Deep Check (monthly)

Everything in Quick Check, plus:

6. Friction Scan

python3 ~/Gits/orchestrator/scripts/friction-scan.py --threshold 5

Compare results against previous scan (state file at ~/.local/share/brainlayer/friction-scan-state.json or ~/.local/share/zikaron/friction-scan-state.json). Look for:

  • New friction categories appearing
  • Same friction recurring (not getting fixed)
  • Friction count trending up or down

7. Skill Eval Sampling

Pick 3-5 skills from different domains. For each, check that the eval directory exists and has test cases:

for skill in coach pr-loop commit research cli-agents; do
  echo "=== $skill ==="
  ls ~/Gits/orchestrator/skill-evals/$skill/ 2>/dev/null || echo "NO EVALS"
done

For skills with evals, run one test case and verify it passes. Use the skill-creator eval framework if available.

8. Cross-Repo Staleness

Check which repos have recent activity:

for repo in golems brainlayer voicelayer orchestrator 6pm-mini domica etanheyman.com t3code; do
  last=$(git -C ~/Gits/$repo log -1 --format="%ar" 2>/dev/null || echo "not found")
  echo "$repo: $last"
done

Repos with no activity > 2 weeks during active development = investigate.
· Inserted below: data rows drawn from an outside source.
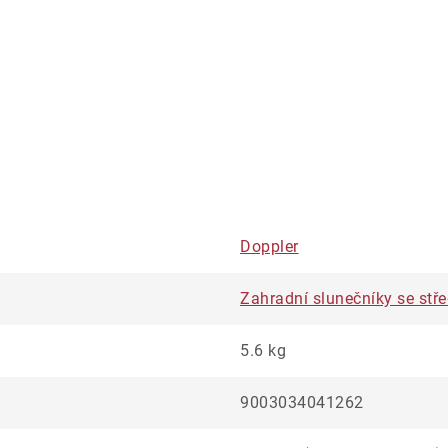
Doppler
Zahradní slunečníky se stře
5.6 kg
9003034041262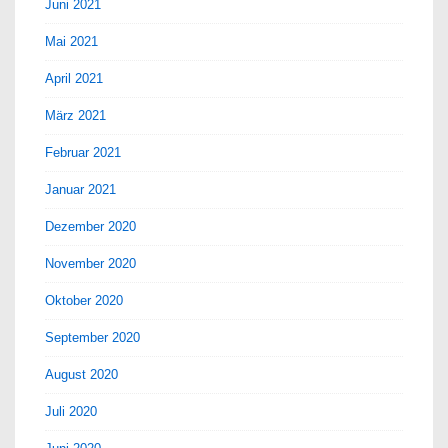
Juni 2021
Mai 2021
April 2021
März 2021
Februar 2021
Januar 2021
Dezember 2020
November 2020
Oktober 2020
September 2020
August 2020
Juli 2020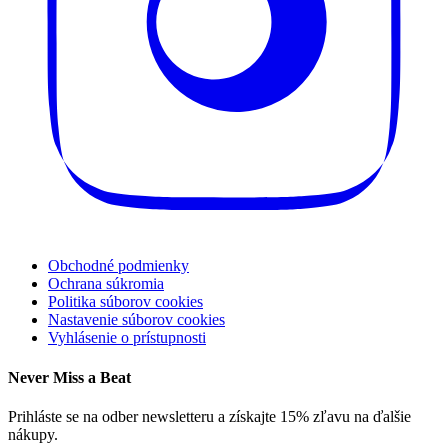
Obchodné podmienky
Ochrana súkromia
Politika súborov cookies
Nastavenie súborov cookies
Vyhlásenie o prístupnosti
Never Miss a Beat
Prihláste se na odber newsletteru a získajte 15% zľavu na ďalšie
nákupy.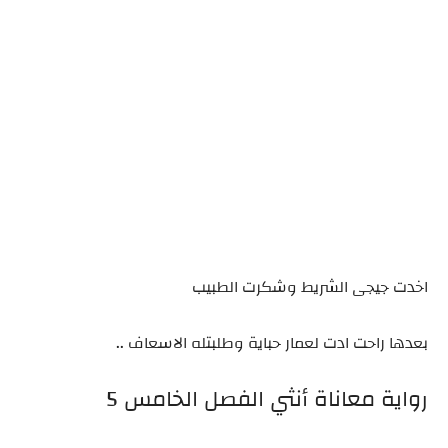
اخدت جيجى الشريط وشكرت الطبيب
بعدها راحت ادت لعمار حباية وطلبتله الاسعاف ..
رواية معاناة أنثي الفصل الخامس 5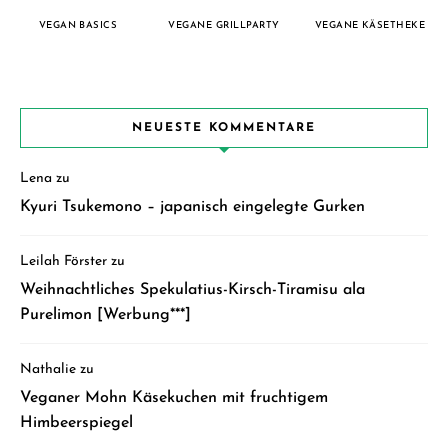
VEGAN BASICS
VEGANE GRILLPARTY
VEGANE KÄSETHEKE
NEUESTE KOMMENTARE
Lena
zu
Kyuri Tsukemono – japanisch eingelegte Gurken
Leilah Förster
zu
Weihnachtliches Spekulatius-Kirsch-Tiramisu ala
Purelimon [Werbung***]
Nathalie
zu
Veganer Mohn Käsekuchen mit fruchtigem
Himbeerspiegel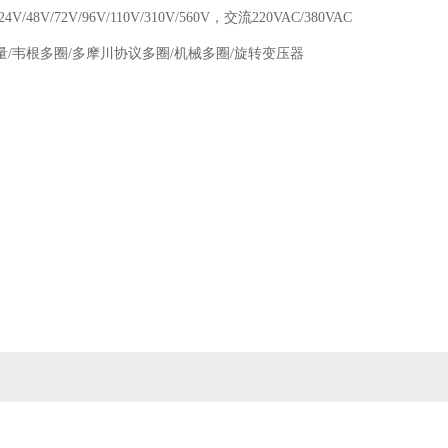
48V/72V/96V/110V/310V/560V，交流220VAC/380VAC
/韦根多圈/多摩川协议多圈/机械多圈/旋转变压器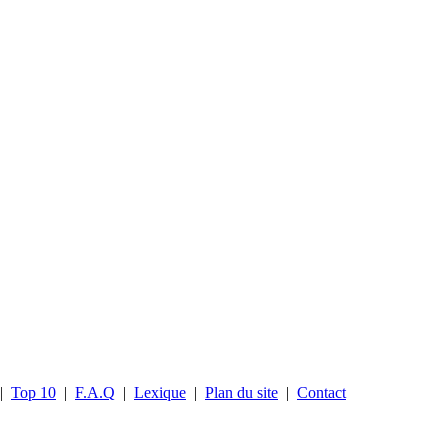
|
Top 10
|
F.A.Q
|
Lexique
|
Plan du site
|
Contact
9. BrainLayer Search Quality

Run 3 known-good queries and verify they return expected results:

brain_search("component reasoning brainlayer-session-start")
# Expected: manual-f9c5a44d5f3a4fef chunk

brain_search("friction patterns coachClaude categories")
# Expected: friction research from March 7

brain_search("orchestrator golem concept architecture")
# Expected: architectural overview

If any return empty or irrelevant results, search quality has degraded — check FTS5 index, embedding generation.

10. Hook Health

# Check hooks exist and are executable
ls -la ~/.claude/hooks/brainlayer-*.py
# Check hook settings
cat ~/.claude/settings.json | python3 -m json.tool | grep -A5 "hooks"

Verify: SessionStart and UserPromptSubmit hooks are wired. No PostToolUse hooks (those cause hangs).